> _SUPPLIED TEXT_:

----

Setting Up CDH Cloudera Distribution Hadoop Multi-Node Cluster. Step-by-Step Tutorial for Semi-Automated Installation.

I. PREPARATION OF VIRTUAL ENVIRONMENT

This tutorial is about building small Hadoop Cluster (Cloudera CDH 6 - Cloudera Distribution Hadoop) on pre-built Virtualbox Virtual Machines (VM). 5 VMs will be used, one for NameNode (Master) and 4 others for DataNodes (Workers). The 6th VM will be used as a Repository where installation packages of different Components. Using local repository will help to make installation process mush faster. It is also only way in case if Workers don't have Internet connection. Creation of 6 VMs, installation of OS and Network settings will require quite a lot of time and efforts. To make the process more effective, just one VM can be built and set anf after that it can be Cloned 5 times to have necessary number of VMs.
While building clones make sure that all clones are Full Clones (not Linked Clone) and also chose setting Generate New MAC Addresses...

Virtual Machines:

  1. cluster-Node1 - 6GB/30GB VDI (dinamically allocated)
  2. cluster-Node2 - 5GB/30GB VDI (dinamically allocated)
  3. cluster-Node3 - 5GB/30GB VDI (dinamically allocated)
  4. cluster-Node4 - 5GB/30GB VDI (dinamically allocated)
  5. cluster-Node5 - 5GB/30GB VDI (dinamically allocated)
  6. cluster-Repo - 2GB/35GB VDI (dinamically allocated)
Each VM has two adapters: NAT for Internet Conenction and Host-Only for connectivity between all VMs and VMs with Host computer. For the convenience, static IP address was set for each Node.
Host computer is Windows 10 and all Guests are Centos 7.7.
All steps will be implemented using root user. Root user's password is same for all Nodes for convenience. Install OS Centos 7.7.1908 x86 64 bit Minimal om each of VMs. Image for distribution is available at: Mirror server

II. PREPARATION OF PLATFORM

Hadoop Cluster may consist of from several to hundreds computers (nodes) those must be set in certain way and installed with special components and tools. This process may require a lot of time in order to implement all necessary steps sequntially on each node. In order to resolve this issue, in current tutorial multiple commands will run sequentially or parallely on remote Nodes performing non-interactive password-based authentication.

----

> _ENTRIES PROVIDED_:
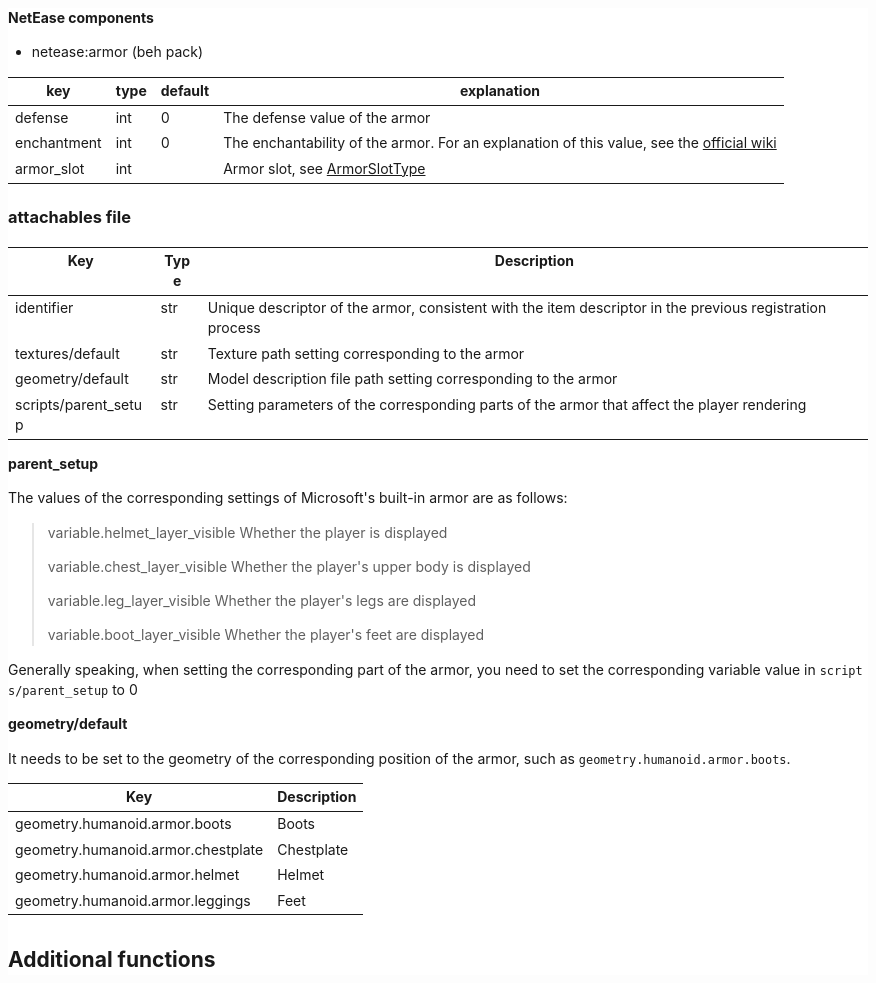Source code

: **NetEase components** 

* netease:armor (beh pack) 

| key | type | default | explanation | 
| ----------- | ---- | ------ | ------------------------------------------------------------ | 
| defense | int | 0 | The defense value of the armor | 
| enchantment | int | 0 | The enchantability of the armor. For an explanation of this value, see the [official wiki](https://minecraft-zh.gamepedia.com/index.php?title=%E6%95%99%E7%A8%8B/%E9%99%84%E9%AD%94%E6%9C%BA%E5%88%B6&variant=zh#.E9.AD.94.E5.92.92.E6.98.AF.E5.A6.82.E4.BD.95.E9.80.89.E6.8B.A9.E5.87.BA.E6.9D.A5.E7.9A.84) | 
| armor_slot | int | | Armor slot, see <a href="../../../../mcdocs/1-ModAPI/Enumeration Value/ArmorSlotType.html" rel="noopenner"> ArmorSlotType </a> | 

### attachables file 

| Key | Type | Description | 
| -------------------- | ---- | ------------------------------------------------------ | 
| identifier | str | Unique descriptor of the armor, consistent with the item descriptor in the previous registration process | 
| textures/default | str | Texture path setting corresponding to the armor | 
| geometry/default | str | Model description file path setting corresponding to the armor | 
| scripts/parent_setup | str | Setting parameters of the corresponding parts of the armor that affect the player rendering | 

**parent_setup** 

The values of the corresponding settings of Microsoft's built-in armor are as follows: 


> variable.helmet_layer_visible Whether the player is displayed 
> 
> variable.chest_layer_visible Whether the player's upper body is displayed 
> 
> variable.leg_layer_visible Whether the player's legs are displayed 
> 
> variable.boot_layer_visible Whether the player's feet are displayed 

Generally speaking, when setting the corresponding part of the armor, you need to set the corresponding variable value in `scripts/parent_setup` to 0 

**geometry/default** 

It needs to be set to the geometry of the corresponding position of the armor, such as `geometry.humanoid.armor.boots`. 

| Key | Description | 
| ---------------------------------- | ---- | 
| geometry.humanoid.armor.boots | Boots | 
| geometry.humanoid.armor.chestplate | Chestplate | 
| geometry.humanoid.armor.helmet | Helmet | 
| geometry.humanoid.armor.leggings | Feet | 

## Additional functions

----

> _TASK_:
Answer these from the Hadoop cluster tutorial:
(a) How many VMs serve as DataNodes?
(b) What operating system runs on the host computer?
(c) What are the two network adapters each VM has?

> _TASK ANSWER_:
(a) Four.
(b) Windows 10.
(c) NAT and Host-Only.